*Goal*:
According to the forum thread on Scottish public finances, on which BBC program did Mr Swinney speak?

That in a nutshell sums up the political camps at the moment.

As for the other issue independence it won't cure anything the country will still face the same problems, there will still be rich and poor, people will still get sick, some will die, and the world will spin. And those in charge will just have more power to do as they please.

----------


## rob murray

From BBC : Mr Swinney told the BBC's Good Morning Scotland programme: "The UK government has delivered a capital settlement which by the end of this decade will still be lower in that year 2019/20 than it was when the Conservatives came to office in 2010."So for 10 years we have had a suppressed capital budget in Scotland and the increases that were announced yesterday, welcome though they are, will not even get us back to the level of capital spending there was before the Conservatives came to office."

Mr Swinney acknowledged that new powers coming to Scotland next year would enable him to put up taxes if he wished. He said he would set out to parliament "in due course" how he would use those tax powers.Mr Swinney is due to update the Scottish Parliament on the state of Scotland's finances in the wake of the Chancellor's spending review.

SO a heavy hint that due to westminster financial skillduggery Swinney may have to put up taxes after all ( if he wished ) if he doenst he faces heavy choices over service provision, he has certainly not ruled tax increases out anyway. Id say he's boxed in a bit.

----------


## BetterTogether

Now this is where I get confused on one hand we have lots of hand wringing about the National Debt and the legacy we will leave to our children and grandchildren. 
Then stop draw a quick breath and we are being financially strangled because UK govt is decreasing spending across the board.

Take time to look and what the Scottish Govt proposes is more spending over a longer period ( more debt ) no real increase in services and accepted decreases in some sectors over a longer period ( more austerity over longer )

Its very easy to spend spend spend and make everyone ( short term ) feel happy, at some stage that borrowed money has to be paid back or taxes have to rise.

There is no reason for those most able to pay their way in society not to do so, so why do we have free prescriptions for everyone as a case in point, why free university for everyone why shouldn't those able to pay do so. Why freeze council taxes year on year then scream you're having to cut services.

There aren't any easy solutions to the many varied and complex problems that face today's ever changing and evolving society, areas which relied on heavy industry caught in the global trade where foreign workers can produce the same materials cheaper doesn't help.

Anyone can sit and complain how hard life is and how tough things are but it takes leadership to actually seize the reigns and take the country forward.

Currently all I see is lots of oppurtunities to ease the burden on those struggling or unable to live as they wish, no one who earns a decent wage objects to paying their fair share to ensure the whole of society is benefited. But at the same time how many of you could honestly put your hand up and say you'd turn down a freebie.

When the Scottish Government decides it wants to act it can immediately make difference if it chooses to but the reality is it will lose votes. That is the problem with government it can't be all things to all people and those that buy their way through with vote buying schemes at some stage run out of money and out of luck.

----------


## rob murray

Swinney is on record that he and the SNP face difficult choices, ie unfreezing council tax, stopping freebies / means testing etc the last thing he will want to do is to raise taxes, leaving freebies in place, for a multitude of reasons

----------

*Dataset entries*:
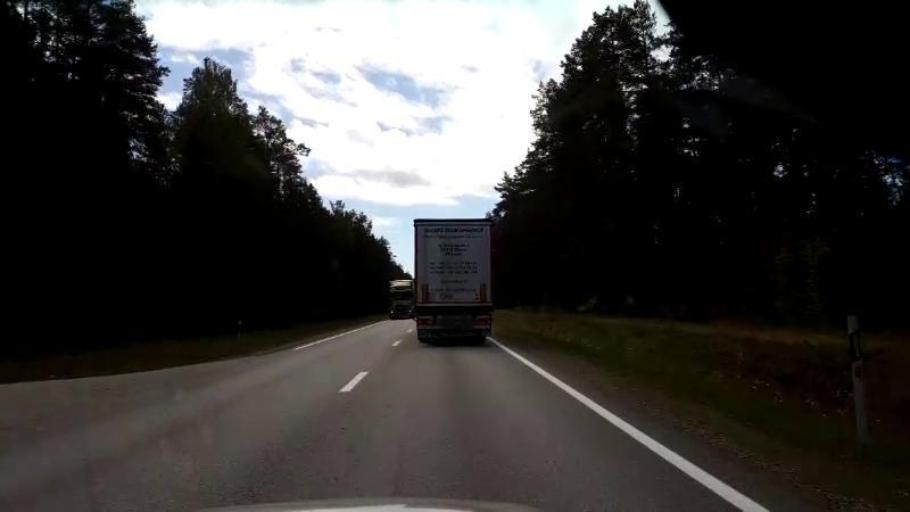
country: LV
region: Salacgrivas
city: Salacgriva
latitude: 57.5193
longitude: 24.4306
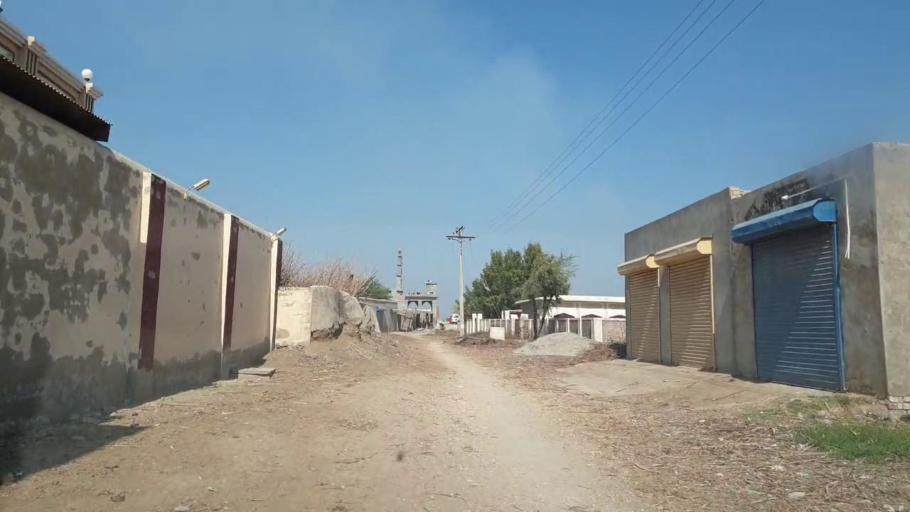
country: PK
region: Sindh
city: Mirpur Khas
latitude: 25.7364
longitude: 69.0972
==
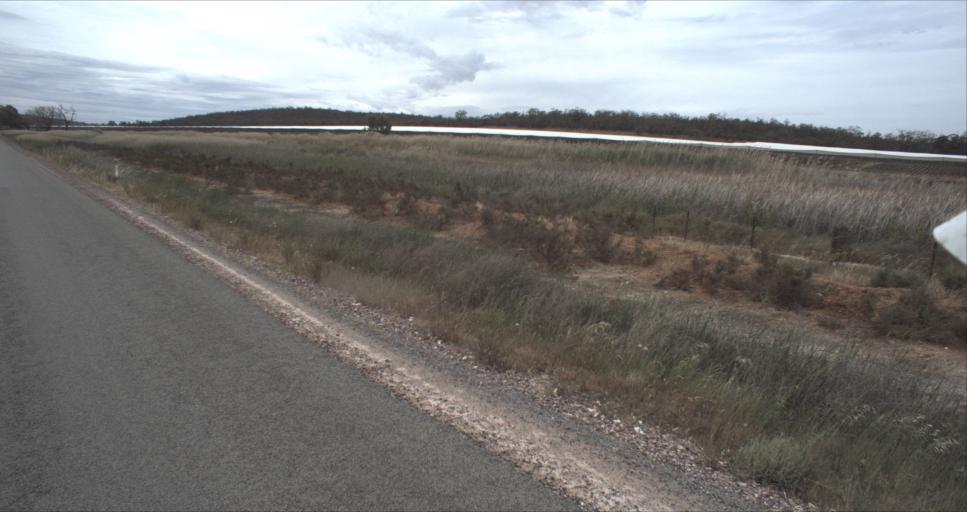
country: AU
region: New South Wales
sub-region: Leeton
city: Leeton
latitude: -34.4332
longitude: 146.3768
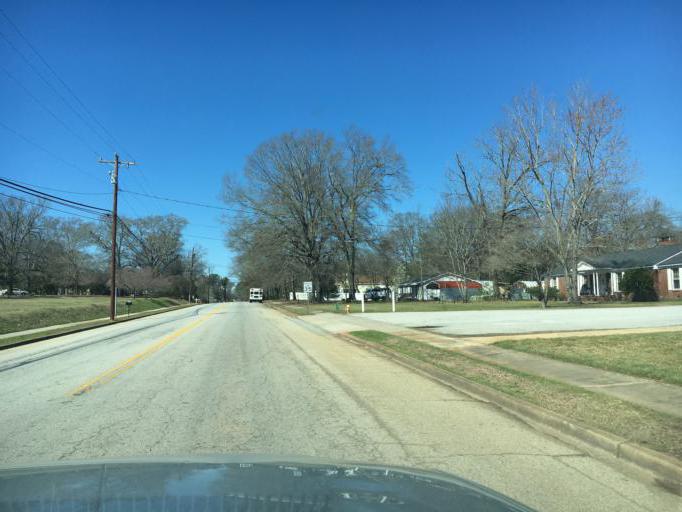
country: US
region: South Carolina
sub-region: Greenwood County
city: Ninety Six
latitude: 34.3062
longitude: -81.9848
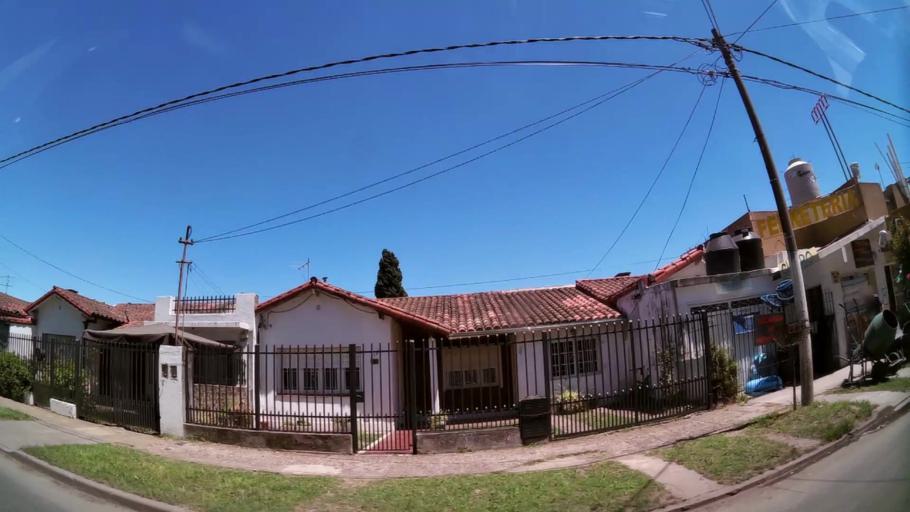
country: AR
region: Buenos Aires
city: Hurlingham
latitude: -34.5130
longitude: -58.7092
--
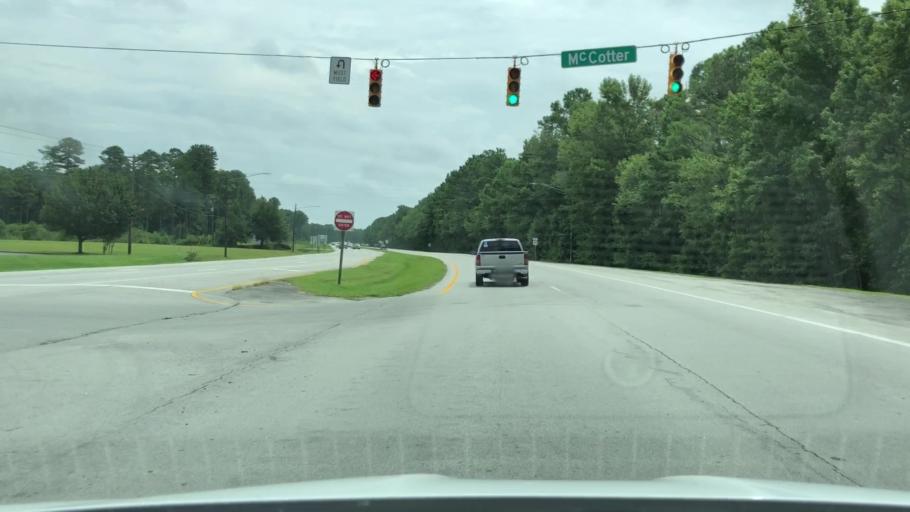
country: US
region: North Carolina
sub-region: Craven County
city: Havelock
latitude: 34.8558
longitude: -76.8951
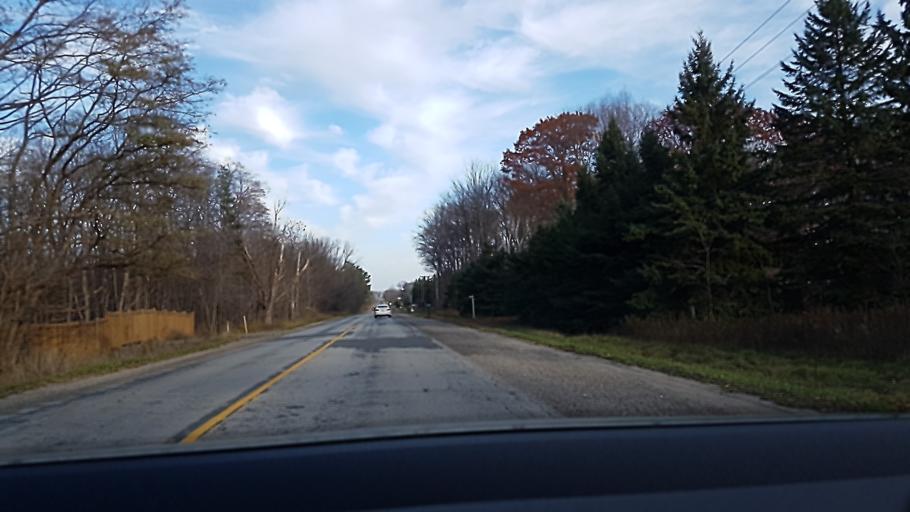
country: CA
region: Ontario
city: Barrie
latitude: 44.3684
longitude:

*Problem solution*:
Good Morning Scotland.